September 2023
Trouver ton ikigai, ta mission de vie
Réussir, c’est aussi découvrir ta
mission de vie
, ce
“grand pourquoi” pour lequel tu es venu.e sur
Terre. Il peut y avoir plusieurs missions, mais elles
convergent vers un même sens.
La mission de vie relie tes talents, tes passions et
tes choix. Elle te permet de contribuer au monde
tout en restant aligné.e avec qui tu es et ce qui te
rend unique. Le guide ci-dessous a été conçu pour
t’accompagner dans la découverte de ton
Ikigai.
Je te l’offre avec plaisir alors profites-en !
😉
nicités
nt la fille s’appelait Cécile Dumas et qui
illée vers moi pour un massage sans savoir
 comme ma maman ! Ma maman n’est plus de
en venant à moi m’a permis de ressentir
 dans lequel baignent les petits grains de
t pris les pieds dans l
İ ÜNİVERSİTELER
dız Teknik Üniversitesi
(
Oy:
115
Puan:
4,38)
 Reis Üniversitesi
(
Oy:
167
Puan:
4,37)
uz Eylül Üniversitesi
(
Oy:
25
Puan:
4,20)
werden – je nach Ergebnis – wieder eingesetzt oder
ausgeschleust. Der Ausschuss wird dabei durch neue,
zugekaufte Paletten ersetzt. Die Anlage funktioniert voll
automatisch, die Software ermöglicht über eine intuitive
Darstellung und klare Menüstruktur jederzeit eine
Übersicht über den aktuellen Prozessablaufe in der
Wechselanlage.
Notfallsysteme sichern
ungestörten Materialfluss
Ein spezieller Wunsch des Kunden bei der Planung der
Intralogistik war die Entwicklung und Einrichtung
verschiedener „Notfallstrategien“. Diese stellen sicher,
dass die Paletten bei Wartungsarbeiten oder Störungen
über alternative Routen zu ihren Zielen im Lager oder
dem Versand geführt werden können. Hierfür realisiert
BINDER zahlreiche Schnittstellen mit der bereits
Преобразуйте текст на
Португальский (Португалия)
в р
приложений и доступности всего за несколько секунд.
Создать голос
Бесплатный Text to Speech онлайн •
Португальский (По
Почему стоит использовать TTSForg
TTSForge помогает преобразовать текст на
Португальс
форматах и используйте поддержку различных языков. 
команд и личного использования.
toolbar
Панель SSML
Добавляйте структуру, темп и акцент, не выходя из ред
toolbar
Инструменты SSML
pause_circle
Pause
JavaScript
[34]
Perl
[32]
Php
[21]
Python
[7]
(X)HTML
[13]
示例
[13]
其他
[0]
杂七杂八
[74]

◆ **Work instructions**
Rename "mission de vie" to "raison d'être" in everything from the start of the material down to the line containing "automatisch, die Software", and write out that span with no other change.

◆ **Exercise result**
September 2023
Trouver ton ikigai, ta raison d'être
Réussir, c’est aussi découvrir ta
raison d'être
, ce
“grand pourquoi” pour lequel tu es venu.e sur
Terre. Il peut y avoir plusieurs missions, mais elles
convergent vers un même sens.
La raison d'être relie tes talents, tes passions et
tes choix. Elle te permet de contribuer au monde
tout en restant aligné.e avec qui tu es et ce qui te
rend unique. Le guide ci-dessous a été conçu pour
t’accompagner dans la découverte de ton
Ikigai.
Je te l’offre avec plaisir alors profites-en !
😉
nicités
nt la fille s’appelait Cécile Dumas et qui
illée vers moi pour un massage sans savoir
 comme ma maman ! Ma maman n’est plus de
en venant à moi m’a permis de ressentir
 dans lequel baignent les petits grains de
t pris les pieds dans l
İ ÜNİVERSİTELER
dız Teknik Üniversitesi
(
Oy:
115
Puan:
4,38)
 Reis Üniversitesi
(
Oy:
167
Puan:
4,37)
uz Eylül Üniversitesi
(
Oy:
25
Puan:
4,20)
werden – je nach Ergebnis – wieder eingesetzt oder
ausgeschleust. Der Ausschuss wird dabei durch neue,
zugekaufte Paletten ersetzt. Die Anlage funktioniert voll
automatisch, die Software ermöglicht über eine intuitive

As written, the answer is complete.